Records from a data collection
┏━━

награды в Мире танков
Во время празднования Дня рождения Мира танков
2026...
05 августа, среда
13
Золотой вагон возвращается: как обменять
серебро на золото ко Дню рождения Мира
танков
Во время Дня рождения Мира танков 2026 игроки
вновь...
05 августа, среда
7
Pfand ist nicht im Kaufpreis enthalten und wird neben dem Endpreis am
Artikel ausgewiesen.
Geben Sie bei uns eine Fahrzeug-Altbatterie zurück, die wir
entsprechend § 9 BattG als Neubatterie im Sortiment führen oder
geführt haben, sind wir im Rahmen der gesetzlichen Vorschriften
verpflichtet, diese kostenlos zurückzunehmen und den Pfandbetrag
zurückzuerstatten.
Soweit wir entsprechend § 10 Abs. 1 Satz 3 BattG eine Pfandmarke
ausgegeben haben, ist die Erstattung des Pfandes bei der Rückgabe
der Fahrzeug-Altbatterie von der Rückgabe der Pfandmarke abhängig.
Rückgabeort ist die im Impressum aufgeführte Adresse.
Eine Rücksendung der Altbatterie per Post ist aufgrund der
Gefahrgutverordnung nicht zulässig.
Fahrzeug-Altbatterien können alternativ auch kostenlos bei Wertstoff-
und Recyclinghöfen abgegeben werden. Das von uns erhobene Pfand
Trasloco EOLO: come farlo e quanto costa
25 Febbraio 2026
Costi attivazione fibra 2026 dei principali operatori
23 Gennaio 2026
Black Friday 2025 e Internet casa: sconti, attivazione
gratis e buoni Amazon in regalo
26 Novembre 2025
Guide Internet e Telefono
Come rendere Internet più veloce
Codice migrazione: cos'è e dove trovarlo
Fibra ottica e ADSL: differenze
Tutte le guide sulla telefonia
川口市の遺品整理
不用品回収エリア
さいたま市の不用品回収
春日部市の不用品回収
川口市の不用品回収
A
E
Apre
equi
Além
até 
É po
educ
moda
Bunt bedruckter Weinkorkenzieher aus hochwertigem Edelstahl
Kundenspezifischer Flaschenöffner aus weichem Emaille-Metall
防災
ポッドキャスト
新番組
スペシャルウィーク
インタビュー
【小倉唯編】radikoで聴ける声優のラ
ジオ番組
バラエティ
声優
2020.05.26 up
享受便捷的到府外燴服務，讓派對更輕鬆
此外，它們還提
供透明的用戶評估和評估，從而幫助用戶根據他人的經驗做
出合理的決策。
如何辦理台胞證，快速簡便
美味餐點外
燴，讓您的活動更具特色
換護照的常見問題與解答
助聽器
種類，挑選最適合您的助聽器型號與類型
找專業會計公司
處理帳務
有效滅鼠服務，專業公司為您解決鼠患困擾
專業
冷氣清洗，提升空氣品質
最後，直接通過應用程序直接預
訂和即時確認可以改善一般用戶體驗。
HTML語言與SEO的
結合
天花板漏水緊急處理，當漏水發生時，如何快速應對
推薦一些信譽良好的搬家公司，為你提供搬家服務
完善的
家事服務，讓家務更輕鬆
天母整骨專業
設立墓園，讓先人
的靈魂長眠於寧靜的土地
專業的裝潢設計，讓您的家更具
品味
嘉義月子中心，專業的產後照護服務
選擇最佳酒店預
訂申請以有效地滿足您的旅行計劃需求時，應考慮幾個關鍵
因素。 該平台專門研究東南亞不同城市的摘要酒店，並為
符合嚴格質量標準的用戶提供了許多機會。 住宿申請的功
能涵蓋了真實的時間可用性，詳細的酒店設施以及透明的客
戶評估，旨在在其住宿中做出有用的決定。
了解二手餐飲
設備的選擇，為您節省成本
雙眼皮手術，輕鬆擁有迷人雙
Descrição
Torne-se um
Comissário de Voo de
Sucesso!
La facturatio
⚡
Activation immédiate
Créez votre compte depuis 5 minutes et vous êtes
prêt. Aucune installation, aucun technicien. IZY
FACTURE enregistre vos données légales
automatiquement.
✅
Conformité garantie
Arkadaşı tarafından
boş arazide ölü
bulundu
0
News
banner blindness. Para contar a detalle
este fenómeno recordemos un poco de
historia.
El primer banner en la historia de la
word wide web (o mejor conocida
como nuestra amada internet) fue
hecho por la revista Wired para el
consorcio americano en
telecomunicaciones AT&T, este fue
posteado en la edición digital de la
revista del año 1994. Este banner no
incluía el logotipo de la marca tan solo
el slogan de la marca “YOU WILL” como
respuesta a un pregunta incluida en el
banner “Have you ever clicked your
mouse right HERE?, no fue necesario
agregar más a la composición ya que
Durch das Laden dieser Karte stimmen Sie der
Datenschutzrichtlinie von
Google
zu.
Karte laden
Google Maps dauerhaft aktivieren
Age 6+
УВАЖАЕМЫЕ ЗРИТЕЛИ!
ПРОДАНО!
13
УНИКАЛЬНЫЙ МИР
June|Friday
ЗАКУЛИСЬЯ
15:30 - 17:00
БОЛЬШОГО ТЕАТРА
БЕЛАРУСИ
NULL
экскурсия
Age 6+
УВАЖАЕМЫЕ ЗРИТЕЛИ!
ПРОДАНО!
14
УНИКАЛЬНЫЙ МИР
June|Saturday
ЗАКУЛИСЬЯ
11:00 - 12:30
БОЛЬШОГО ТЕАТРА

┗━━

Work order → Above are some lines. Repeat exactly, and only, those from the line that has "推薦一些信譽良好的搬家公司，為你提供搬家服務" through the line that has "Torne-se um".

Solution to this exercise →
推薦一些信譽良好的搬家公司，為你提供搬家服務
完善的
家事服務，讓家務更輕鬆
天母整骨專業
設立墓園，讓先人
的靈魂長眠於寧靜的土地
專業的裝潢設計，讓您的家更具
品味
嘉義月子中心，專業的產後照護服務
選擇最佳酒店預
訂申請以有效地滿足您的旅行計劃需求時，應考慮幾個關鍵
因素。 該平台專門研究東南亞不同城市的摘要酒店，並為
符合嚴格質量標準的用戶提供了許多機會。 住宿申請的功
能涵蓋了真實的時間可用性，詳細的酒店設施以及透明的客
戶評估，旨在在其住宿中做出有用的決定。
了解二手餐飲
設備的選擇，為您節省成本
雙眼皮手術，輕鬆擁有迷人雙
Descrição
Torne-se um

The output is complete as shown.